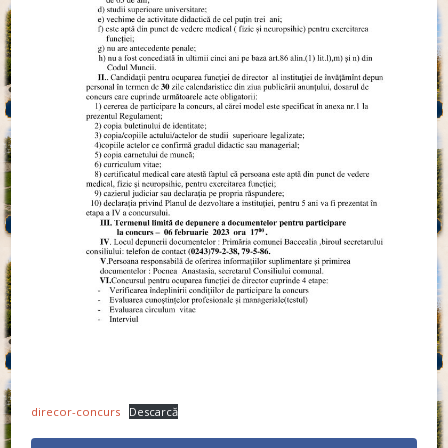
direcor-concurs
Descarcă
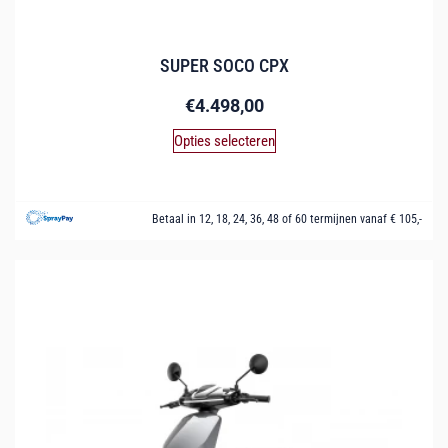
SUPER SOCO CPX
€
4.498,00
Opties selecteren
Betaal in 12, 18, 24, 36, 48 of 60 termijnen vanaf € 105,-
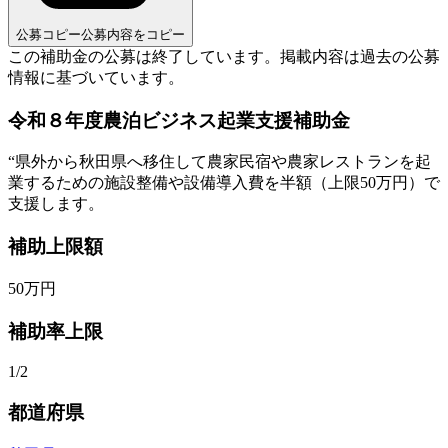
公募コピー
公募内容をコピー
この補助金の公募は終了しています。
掲載内容は過去の公募
情報に基づいています。
令和８年度農泊ビジネス起業支援補助金
“
県外から秋田県へ移住して農家民宿や農家レストランを起
業するための施設整備や設備導入費を半額（上限50万円）で
支援します。
補助上限額
50
万円
補助率上限
1/2
都道府県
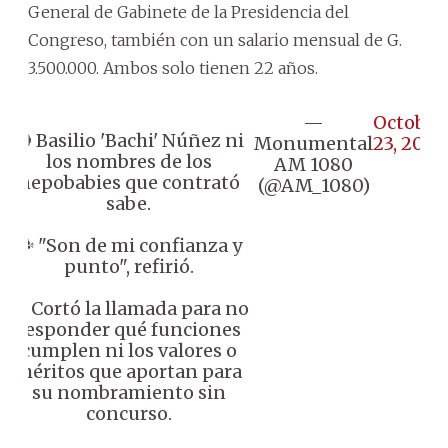
General de Gabinete de la Presidencia del
Congreso, también con un salario mensual de G.
3.500.000. Ambos solo tienen 22 años.
—
October
🔴 Basilio 'Bachi' Núñez ni
Monumental
23, 2024
los nombres de los
AM 1080
nepobabies que contrató
(@AM_1080)
sabe.
🗣️ "Son de mi confianza y
punto", refirió.
🔸 Cortó la llamada para no
responder qué funciones
cumplen ni los valores o
méritos que aportan para
su nombramiento sin
concurso.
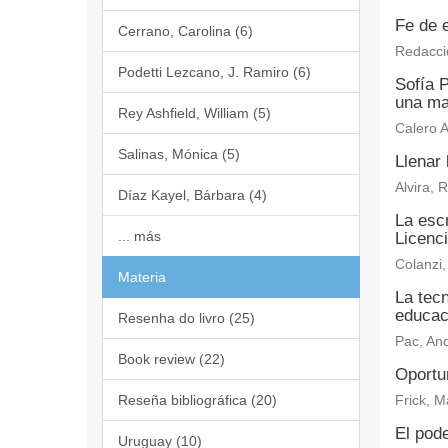
Fe de 
Cerrano, Carolina (6)
Redacci
Podetti Lezcano, J. Ramiro (6)
Sofía P
una mad
Rey Ashfield, William (5)
Calero A
Salinas, Mónica (5)
Llenar 
Alvira, 
Díaz Kayel, Bárbara (4)
La escr
... más
Licenc
Colanzi,
Materia
La tecn
educac
Resenha do livro (25)
Pac, An
Book review (22)
Oportun
Reseña bibliográfica (20)
Frick, Ma
El pod
Uruguay (10)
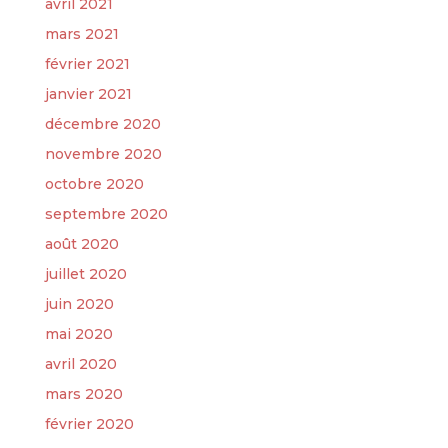
avril 2021
mars 2021
février 2021
janvier 2021
décembre 2020
novembre 2020
octobre 2020
septembre 2020
août 2020
juillet 2020
juin 2020
mai 2020
avril 2020
mars 2020
février 2020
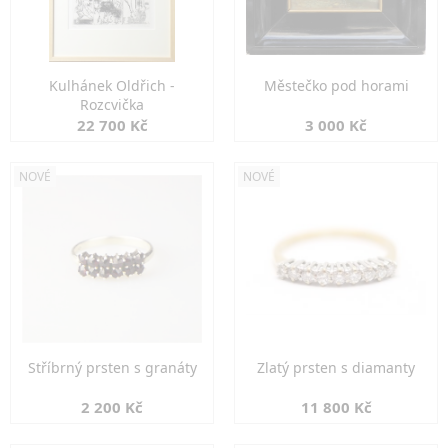
Kulhánek Oldřich -
Městečko pod horami
Rozcvička
22 700 Kč
3 000 Kč
NOVÉ
NOVÉ
Stříbrný prsten s granáty
Zlatý prsten s diamanty
2 200 Kč
11 800 Kč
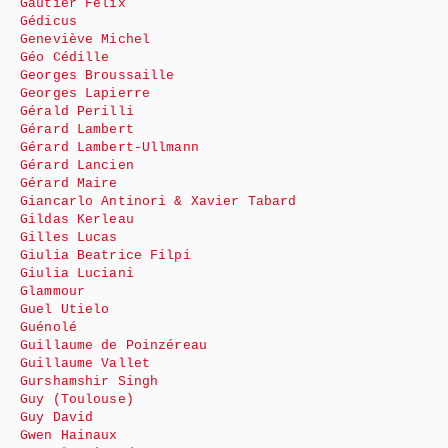
Gautier Félix
Gédicus
Geneviève Michel
Géo Cédille
Georges Broussaille
Georges Lapierre
Gérald Perilli
Gérard Lambert
Gérard Lambert-Ullmann
Gérard Lancien
Gérard Maire
Giancarlo Antinori & Xavier Tabard
Gildas Kerleau
Gilles Lucas
Giulia Beatrice Filpi
Giulia Luciani
Glammour
Guel Utielo
Guénolé
Guillaume de Poinzéreau
Guillaume Vallet
Gurshamshir Singh
Guy (Toulouse)
Guy David
Gwen Hainaux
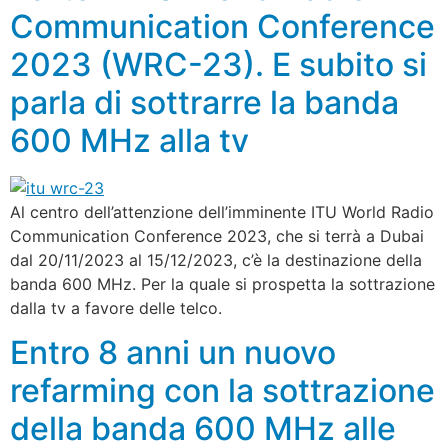
Communication Conference
2023 (WRC-23). E subito si
parla di sottrarre la banda
600 MHz alla tv
Al centro dell’attenzione dell’imminente ITU World Radio
Communication Conference 2023, che si terrà a Dubai
dal 20/11/2023 al 15/12/2023, c’è la destinazione della
banda 600 MHz. Per la quale si prospetta la sottrazione
dalla tv a favore delle telco.
Entro 8 anni un nuovo
refarming con la sottrazione
della banda 600 MHz alle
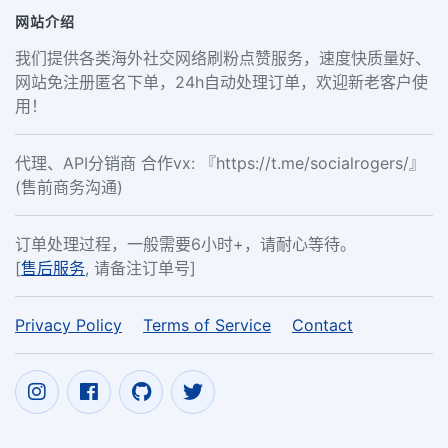
网站介绍
我们提供各类海外社交网络刷粉点赞服务，速度快质量好、
网站免注册匿名下单，24h自动处理订单，欢迎新老客户使
用！
代理、API分销商 合作vx: 『https://t.me/socialrogers/』
(售前商务沟通)
订单处理过程，一般需要6小时+，请耐心等待。
[
售后服务
, 请备注订单号]
Privacy Policy
Terms of Service
Contact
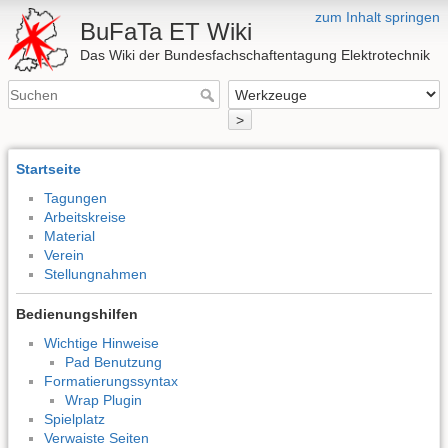
zum Inhalt springen
BuFaTa ET Wiki
Das Wiki der Bundesfachschaftentagung Elektrotechnik
>
Startseite
Tagungen
Arbeitskreise
Material
Verein
Stellungnahmen
Bedienungshilfen
Wichtige Hinweise
Pad Benutzung
Formatierungssyntax
Wrap Plugin
Spielplatz
Verwaiste Seiten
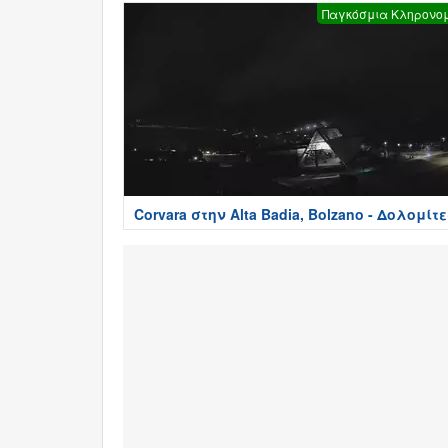
Παγκόσμια Κληρονο
Corvara στην Alta Badia, Bolzano - Δολομίτ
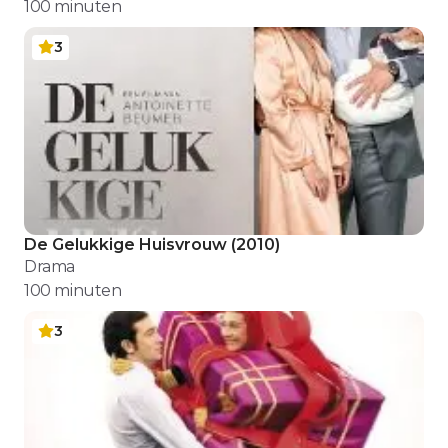
100
minuten
3
De Gelukkige Huisvrouw
(
2010
)
Drama
100
minuten
3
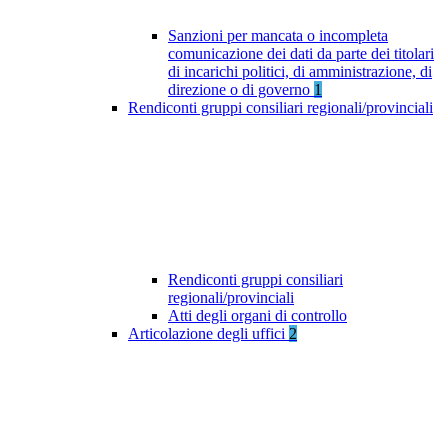
Sanzioni per mancata o incompleta
comunicazione dei dati da parte dei titolari
di incarichi politici, di amministrazione, di
direzione o di governo
1
Rendiconti gruppi consiliari regionali/provinciali
Rendiconti gruppi consiliari
regionali/provinciali
Atti degli organi di controllo
Articolazione degli uffici
2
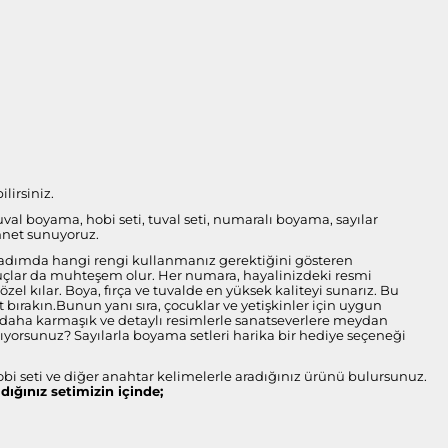
lirsiniz.
tuval boyama, hobi seti, tuval seti, numaralı boyama, sayılar
nnet sunuyoruz.
her adımda hangi rengi kullanmanız gerektiğini gösteren
onuçlar da muhteşem olur. Her numara, hayalinizdeki resmi
l kılar. Boya, fırça ve tuvalde en yüksek kaliteyi sunarız. Bu
bırakın.Bunun yanı sıra, çocuklar ve yetişkinler için uygun
ise daha karmaşık ve detaylı resimlerle sanatseverlere meydan
arıyorsunuz? Sayılarla boyama setleri harika bir hediye seçeneği
obi seti ve diğer anahtar kelimelerle aradığınız ürünü bulursunuz.
ldığınız setimizin içinde;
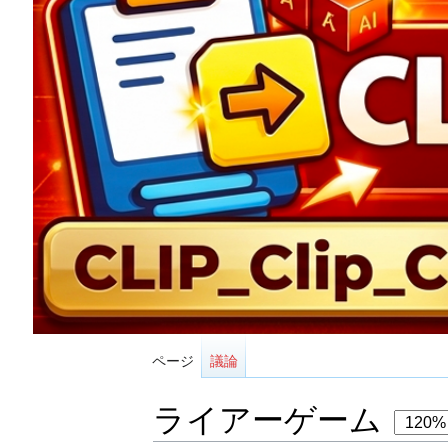
ページ
議論
ライアーゲーム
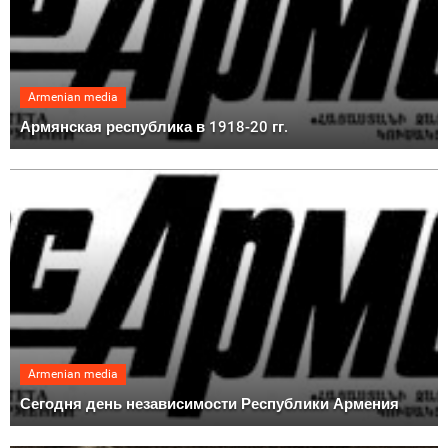
Armenian media
Армянская республика в 1918-20 гг.
Armenian media
Сегодня день независимости Республики Армения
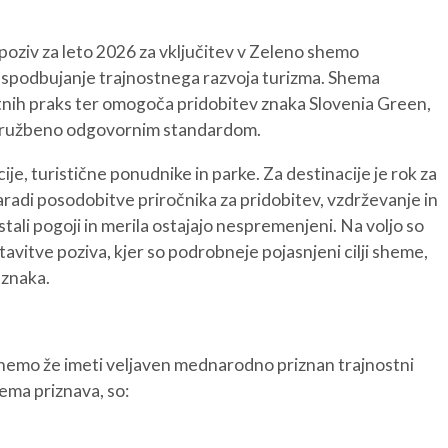
a poziv za leto 2026 za vključitev v Zeleno shemo
 spodbujanje trajnostnega razvoja turizma. Shema
ostnih praks ter omogoča pridobitev znaka Slovenia Green,
n družbeno odgovornim standardom.
acije, turistične ponudnike in parke. Za destinacije je rok za
aradi posodobitve priročnika za pridobitev, vzdrževanje in
li pogoji in merila ostajajo nespremenjeni. Na voljo so
avitve poziva, kjer so podrobneje pojasnjeni cilji sheme,
 znaka.
 shemo že imeti veljaven mednarodno priznan trajnostni
shema priznava, so:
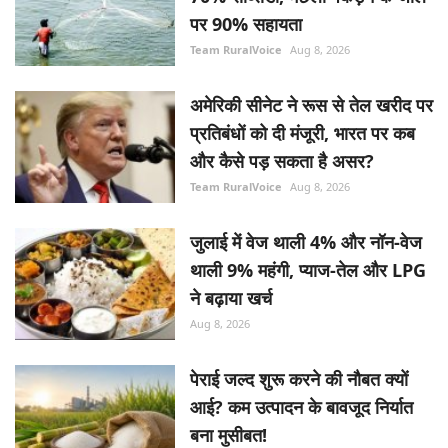
पर 90% सहायता
Team RuralVoice
Aug 8, 2026
अमेरिकी सीनेट ने रूस से तेल खरीद पर
प्रतिबंधों को दी मंजूरी, भारत पर कब
और कैसे पड़ सकता है असर?
Team RuralVoice
Aug 8, 2026
जुलाई में वेज थाली 4% और नॉन-वेज
थाली 9% महंगी, प्याज-तेल और LPG
ने बढ़ाया खर्च
Aug 8, 2026
पेराई जल्द शुरू करने की नौबत क्यों
आई? कम उत्पादन के बावजूद निर्यात
बना मुसीबत!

__Task to complete__: Substitute "RuralVoice Desk" for every occurrence of "Team RuralVoice" across all the entries and reproduce the text otherwise unchanged. Omit the pictures from the output.

__Answer section__:
direcor-concurs
Descarcă
SUPER SOCO CPX
€
4.498,00
Opties selecteren
Betaal in 12, 18, 24, 36, 48 of 60 termijnen vanaf € 105,-
公募コピー
公募内容をコピー
この補助金の公募は終了しています。
掲載内容は過去の公募
情報に基づいています。
令和８年度農泊ビジネス起業支援補助金
“
県外から秋田県へ移住して農家民宿や農家レストランを起
業するための施設整備や設備導入費を半額（上限50万円）で
支援します。
補助上限額
50
万円
補助率上限
1/2
都道府県
General de Gabinete de la Presidencia del
Congreso, también con un salario mensual de G.
3.500.000. Ambos solo tienen 22 años.
—
October
🔴 Basilio 'Bachi' Núñez ni
Monumental
23, 2024
los nombres de los
AM 1080
nepobabies que contrató
(@AM_1080)
sabe.
🗣️ "Son de mi confianza y
punto", refirió.
🔸 Cortó la llamada para no
responder qué funciones
cumplen ni los valores o
méritos que aportan para
su nombramiento sin
concurso.
Fe de 
Cerrano, Carolina (6)
Redacci
Podetti Lezcano, J. Ramiro (6)
Sofía P
una mad
Rey Ashfield, William (5)
Calero A
Salinas, Mónica (5)
Llenar 
Alvira, 
Díaz Kayel, Bárbara (4)
La escr
... más
Licenc
Colanzi,
Materia
La tecn
educac
Resenha do livro (25)
Pac, An
Book review (22)
Oportun
Reseña bibliográfica (20)
Frick, Ma
El pod
Uruguay (10)
avril 2021
mars 2021
février 2021
janvier 2021
décembre 2020
novembre 2020
octobre 2020
septembre 2020
août 2020
juillet 2020
juin 2020
mai 2020
avril 2020
mars 2020
février 2020
Kulhánek Oldřich -
Městečko pod horami
Rozcvička
22 700 Kč
3 000 Kč
NOVÉ
NOVÉ
Stříbrný prsten s granáty
Zlatý prsten s diamanty
2 200 Kč
11 800 Kč
Gautier Félix
Gédicus
Geneviève Michel
Géo Cédille
Georges Broussaille
Georges Lapierre
Gérald Perilli
Gérard Lambert
Gérard Lambert-Ullmann
Gérard Lancien
Gérard Maire
Giancarlo Antinori & Xavier Tabard
Gildas Kerleau
Gilles Lucas
Giulia Beatrice Filpi
Giulia Luciani
Glammour
Guel Utielo
Guénolé
Guillaume de Poinzéreau
Guillaume Vallet
Gurshamshir Singh
Guy (Toulouse)
Guy David
Gwen Hainaux
Communication Conference
2023 (WRC-23). E subito si
parla di sottrarre la banda
600 MHz alla tv
Al centro dell’attenzione dell’imminente ITU World Radio
Communication Conference 2023, che si terrà a Dubai
dal 20/11/2023 al 15/12/2023, c’è la destinazione della
banda 600 MHz. Per la quale si prospetta la sottrazione
dalla tv a favore delle telco.
Entro 8 anni un nuovo
refarming con la sottrazione
della banda 600 MHz alle
网站介绍
我们提供各类海外社交网络刷粉点赞服务，速度快质量好、
网站免注册匿名下单，24h自动处理订单，欢迎新老客户使
用！
代理、API分销商 合作vx: 『https://t.me/socialrogers/』
(售前商务沟通)
订单处理过程，一般需要6小时+，请耐心等待。
[
售后服务
, 请备注订单号]
Privacy Policy
Terms of Service
Contact
zum Inhalt springen
BuFaTa ET Wiki
Das Wiki der Bundesfachschaftentagung Elektrotechnik
>
Startseite
Tagungen
Arbeitskreise
Material
Verein
Stellungnahmen
Bedienungshilfen
Wichtige Hinweise
Pad Benutzung
Formatierungssyntax
Wrap Plugin
Spielplatz
Verwaiste Seiten
Παγκόσμια Κληρονο
Corvara στην Alta Badia, Bolzano - Δολομίτ
100
minuten
3
De Gelukkige Huisvrouw
(
2010
)
Drama
100
minuten
3
Sanzioni per mancata o incompleta
comunicazione dei dati da parte dei titolari
di incarichi politici, di amministrazione, di
direzione o di governo
1
Rendiconti gruppi consiliari regionali/provinciali
Rendiconti gruppi consiliari
regionali/provinciali
Atti degli organi di controllo
Articolazione degli uffici
2
lirsiniz.
tuval boyama, hobi seti, tuval seti, numaralı boyama, sayılar
nnet sunuyoruz.
her adımda hangi rengi kullanmanız gerektiğini gösteren
onuçlar da muhteşem olur. Her numara, hayalinizdeki resmi
l kılar. Boya, fırça ve tuvalde en yüksek kaliteyi sunarız. Bu
bırakın.Bunun yanı sıra, çocuklar ve yetişkinler için uygun
ise daha karmaşık ve detaylı resimlerle sanatseverlere meydan
arıyorsunuz? Sayılarla boyama setleri harika bir hediye seçeneği
obi seti ve diğer anahtar kelimelerle aradığınız ürünü bulursunuz.
ldığınız setimizin içinde;
ページ
議論
ライアーゲーム
Armenian media
Армянская республика в 1918-20 гг.
Armenian media
Сегодня день независимости Республики Армения
a poziv za leto 2026 za vključitev v Zeleno shemo
 spodbujanje trajnostnega razvoja turizma. Shema
ostnih praks ter omogoča pridobitev znaka Slovenia Green,
n družbeno odgovornim standardom.
acije, turistične ponudnike in parke. Za destinacije je rok za
aradi posodobitve priročnika za pridobitev, vzdrževanje in
li pogoji in merila ostajajo nespremenjeni. Na voljo so
avitve poziva, kjer so podrobneje pojasnjeni cilji sheme,
 znaka.
 shemo že imeti veljaven mednarodno priznan trajnostni
shema priznava, so:
पर 90% सहायता
RuralVoice Desk
Aug 8, 2026
अमेरिकी सीनेट ने रूस से तेल खरीद पर
प्रतिबंधों को दी मंजूरी, भारत पर कब
और कैसे पड़ सकता है असर?
RuralVoice Desk
Aug 8, 2026
जुलाई में वेज थाली 4% और नॉन-वेज
थाली 9% महंगी, प्याज-तेल और LPG
ने बढ़ाया खर्च
Aug 8, 2026
पेराई जल्द शुरू करने की नौबत क्यों
आई? कम उत्पादन के बावजूद निर्यात
बना मुसीबत!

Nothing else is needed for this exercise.